ポンナコッタ・ヴァンプ
& ポンナコッタの真シャーマンズゴースト・フレイム
●『we will walk a story together』
足音が聞こえる。
ぎしぎしと、軋む音。
それは、どんどん近付いてきて、やがてポンナコッタが顔を出した。
とろん、とまどろむような仕草で座っていたテコは、ぱあっと顔を上げ、そんなポンナコッタの方へ駆け出した。でも、すぐにはたっと何かを思い出したかのような様子で立ち止まると、おそるおそるポンナコッタの方を見てくる。
「…………」
ポンナコッタは、そんなテコの様子を黙ってじっと見ていた。テコが少しホッとしたような顔になったのは、近付こうとして駆け寄ろうとしたのに、いつものように睨まれたりせず済んだからだろうか。
ポンナコッタはランプに明かりを灯しながら、ふと、窓の外から差し込む光に目をやった。
空に浮かぶ月は、今宵、どこか普段よりも綺麗に見える気がする。やっぱり、この屋根裏部屋は少し肌寒いけれど、なんだかこの月を眺めていると穏やかになれる気がした。
体が決して冷たく感じないのは、さっき下で食べたビーフシチューのお陰だろうか。……どこか懐かしい味がしたせいだろうか。ポンナコッタの脳裏に、遠く離れた故郷や両親の姿が浮かんだ。

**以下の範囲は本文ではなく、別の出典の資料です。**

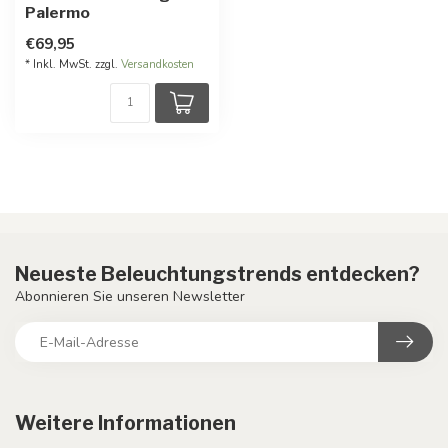
Palermo
€69,95
* Inkl. MwSt. zzgl.
Versandkosten
Neueste Beleuchtungstrends entdecken?
Abonnieren Sie unseren Newsletter
Weitere Informationen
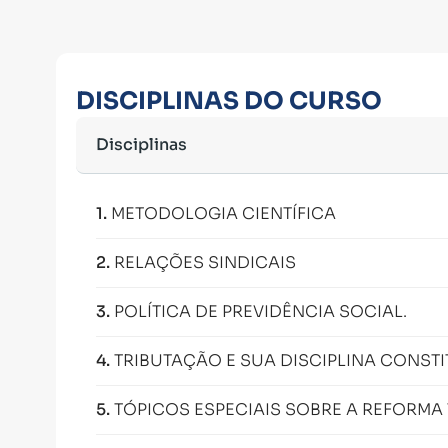
DISCIPLINAS DO CURSO
Disciplinas
1
.
METODOLOGIA CIENTÍFICA
2
.
RELAÇÕES SINDICAIS
3
.
POLÍTICA DE PREVIDÊNCIA SOCIAL.
4
.
TRIBUTAÇÃO E SUA DISCIPLINA CONST
5
.
TÓPICOS ESPECIAIS SOBRE A REFORMA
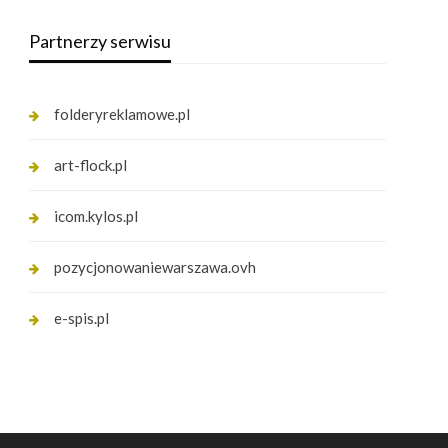
Partnerzy serwisu
folderyreklamowe.pl
art-flock.pl
icom.kylos.pl
pozycjonowaniewarszawa.ovh
e-spis.pl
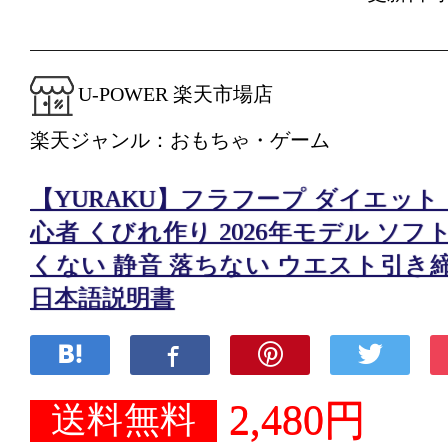
U-POWER 楽天市場店
楽天ジャンル：おもちゃ・ゲーム
【YURAKU】フラフープ ダイエット 1.
心者 くびれ作り 2026年モデル ソフ
くない 静音 落ちない ウエスト引き
日本語説明書
2,480円
送料無料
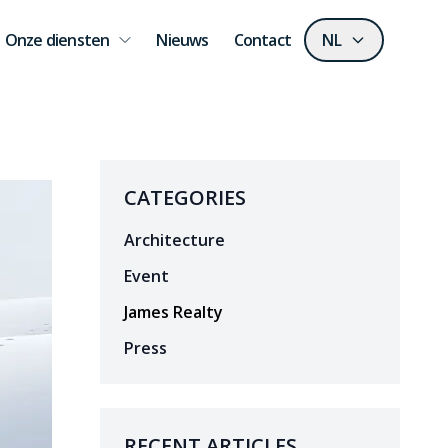
Onze diensten
Nieuws
Contact
NL
CATEGORIES
Architecture
Event
James Realty
Press
RECENT ARTICLES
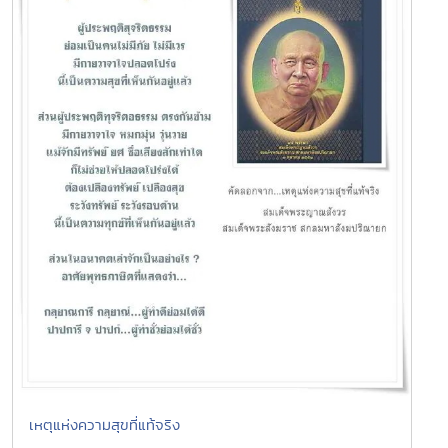
เหตุแห่งความสุขที่แท้จริง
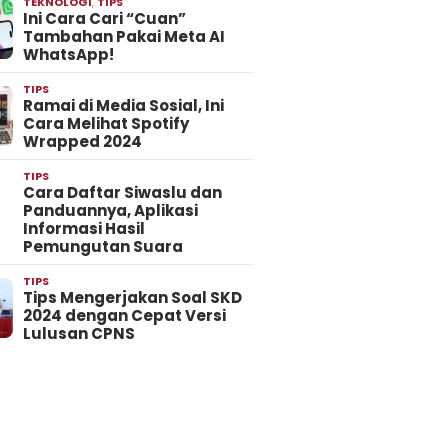
TEKNOLOGI
,
TIPS
Ini Cara Cari “Cuan”
Tambahan Pakai Meta AI
WhatsApp!
TIPS
Ramai di Media Sosial, Ini
Cara Melihat Spotify
Wrapped 2024
TIPS
Cara Daftar Siwaslu dan
Panduannya, Aplikasi
Informasi Hasil
Pemungutan Suara
TIPS
Tips Mengerjakan Soal SKD
2024 dengan Cepat Versi
Lulusan CPNS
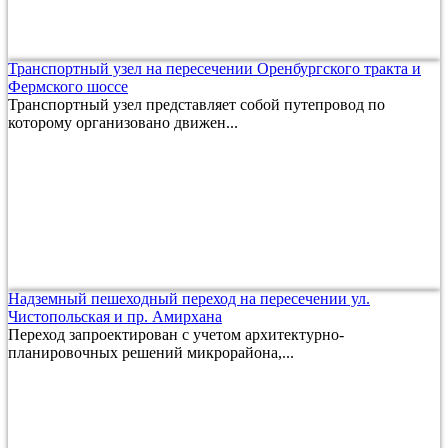
Транспортный узел на пересечении Оренбургского тракта и
Фермского шоссе
Транспортный узел представляет собой путепровод по
которому организовано движен...
Надземный пешеходный переход на пересечении ул.
Чистопольская и пр. Амирхана
Переход запроектирован с учетом архитектурно-
планировочных решений микрорайона,...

(「強くなって、お母さん……お父さんが、認めてくれる……くらい、強くなったら」)
そっと目を伏せてポンナコッタは思う。
その時は、また……故郷に戻ろう。
だって自分は、強くなる為に来たのだから……。
ポンナコッタが目をやれば、テコは首を傾げる仕草をしつつ、こちらを見ていた。
自分の様子を眺めながら、どうしたんだろう? なんて考えているのだろうか。
「……そういえば、テコ。初めて、会ったときも……上弦の、月……きれい、だったね」
すとん、とテコの方を向きながら腰を下ろして、ポンナコッタは口を開いた。テコはキラキラした顔になりながら、こくこくと頷き返してくる。
もっと近付こうか、どうしようか。腕を伸ばしかけて引っ込めて。結局、相変わらず同じ位置で動かないまま、テコは眠気なんてすっかりどこかへ飛んでいったかのような様子で、窓の外の月と、その月明かりの下にいるポンナコッタを見つめている。
「テコ……お話、聞く?」
うん。
即答するように頷き返すテコ。
(「どうして、かな……?」)
今なら、話せるような気がするのは。あの時の事、こうして能力者に覚醒する前の事……それはもしかしたら、今宵の何もかもが、あの頃を思い起こさせる懐かしさに満ちているからだろうか。
そして……その相手が、テコ、だから……?
「……むかしむかしの、ものがたり」
ポンナコッタ自身にも、その理由は分からない。分からなかったけれど……ポンナコッタは自分の今の気持ちのおもむくままに、言葉を紡ぐ。
テトと、ふたりだけで。遠い昔の出来事を回顧しながら……クリスマスの長い夜は、更けていった。